ENTIRE AGREEMENT; WAIVER. The Purchase Order shall constitute the entire agreement between the Parties and shall supersede all prior and contemporaneous proposals, negotiations and counterproposals. The Parties intend for the Purchase Order to be a final expression of their agreement and a complete and exclusive statement of the terms and conditions thereof. Prior dealings between the Parties or usage of trade (whether before or after the date of the Purchase
Order) shall not be relevant to supplement or explain any term used in the Purchase Order. Acceptance or acquiescence in a course of performance rendered under the Purchase Order shall not be relevant to determine the meaning of the Purchase Order even though the accepting or acquiescing Party has knowledge of the nature of the performance or usage of trade and an opportunity for objection. Nothing in the Purchase Order shall be construed as creating any direct or beneficial right in or on behalf of any third party.
A Party’s failure to exercise or enforce any right in the Purchase Order, or any other right or privilege under law, or a Party’s waiver of any breach by the other, shall not constitute a waiver or modification of any terms, conditions, privileges or rights whether of the same or similar type, unless the Party gives such waiver in writing.
NOTICES. The Parties shall send all notices pursuant to the Purchase Order by first class prepaid certified mail, properly addressed and return receipt requested, by messenger or hand delivery, by FedEx or similar express courier delivery, or by facsimile or email in which case a confirmatory paper copy must be simultaneously sent by another means permitted hereunder.
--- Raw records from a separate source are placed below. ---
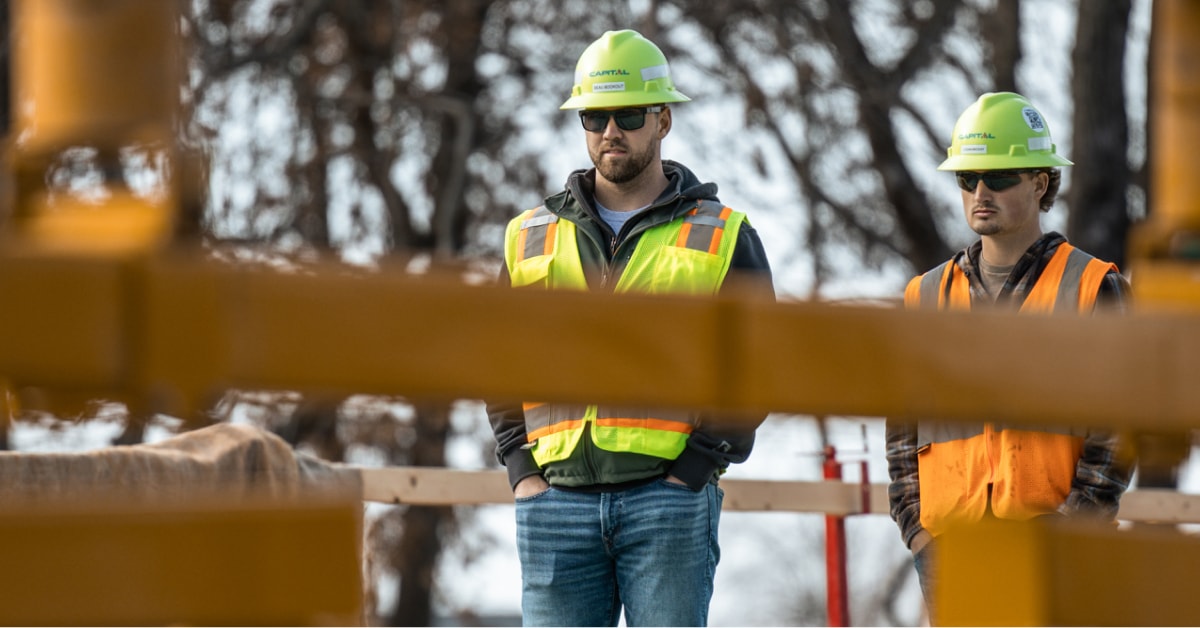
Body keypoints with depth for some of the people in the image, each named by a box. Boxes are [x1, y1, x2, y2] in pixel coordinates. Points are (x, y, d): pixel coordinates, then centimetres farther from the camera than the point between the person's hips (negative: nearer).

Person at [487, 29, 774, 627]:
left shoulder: (723, 239, 8)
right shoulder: (529, 238, 16)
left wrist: (691, 472, -9)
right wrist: (522, 471, 3)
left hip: (670, 498, -2)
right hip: (556, 501, 2)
Buyer shall send notices to Edloe Finch at 6711 Stella Link Rd., Suite 365, Houston, Texas 77005. Notices sent in accordance with this provision shall be deemed to have been received 3 days after sent by certified mail, at the time of receipted delivery by messenger, 2 days after sending by FedEx or similar courier, and at the time of transmission by facsimile or email. Changes in a Party’s address for notice may be made in like manner.
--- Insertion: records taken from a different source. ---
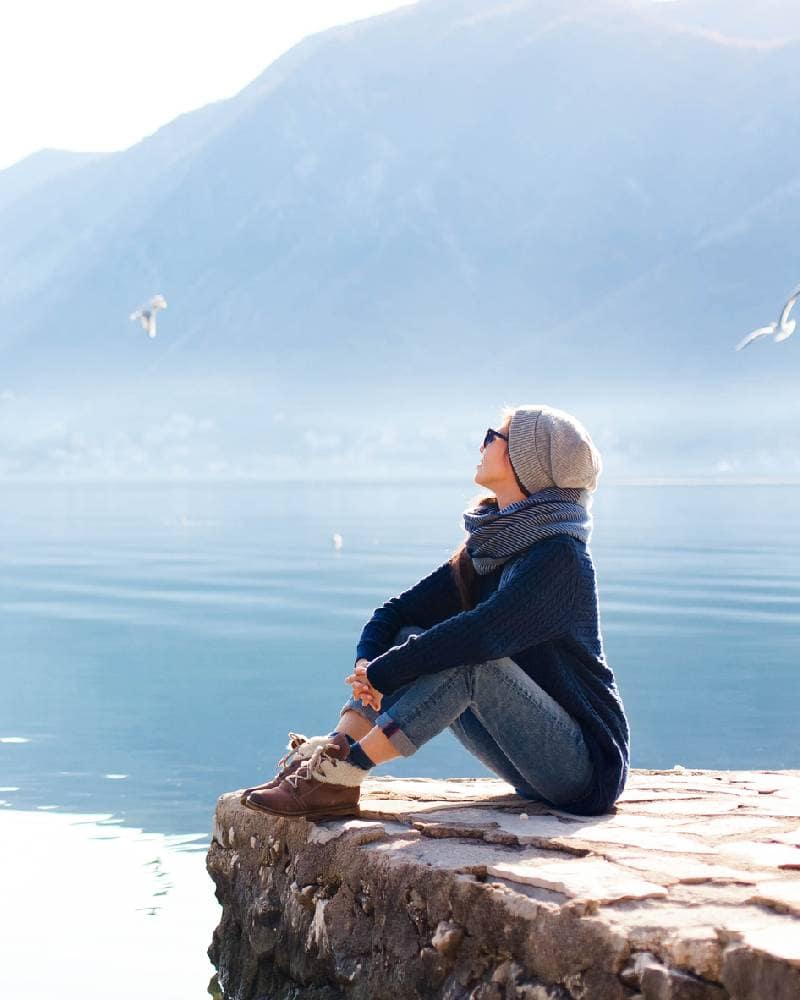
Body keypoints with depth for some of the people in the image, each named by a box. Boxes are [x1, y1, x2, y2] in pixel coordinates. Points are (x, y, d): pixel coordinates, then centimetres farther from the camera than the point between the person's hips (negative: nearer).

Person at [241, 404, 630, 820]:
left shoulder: (561, 557, -18)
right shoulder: (485, 550, 9)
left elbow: (478, 635, -30)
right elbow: (397, 613, 5)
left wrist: (383, 674, -23)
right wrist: (368, 664, -15)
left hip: (588, 764, -8)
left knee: (468, 658, -30)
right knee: (408, 639, -2)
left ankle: (339, 778, -30)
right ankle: (332, 752, -18)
CONSENT TO JURISDICTION. The Purchase Order shall be governed and interpreted in accordance with the laws of the State of Texas, including its provisions of the Uniform Commercial Code, without reference to principles of conflict of laws. The Parties exclude the application of the Convention on International Sale of Products to the Purchase Order. Any action at law, suit in equity, or other judicial proceedings for the enforcement of this Agreement, or related to any provision of this Agreement, shall be instituted only in courts with venue in Harris County, Texas. Each Party hereby consents to personal and exclusive jurisdiction and venue in Harris County, Texas.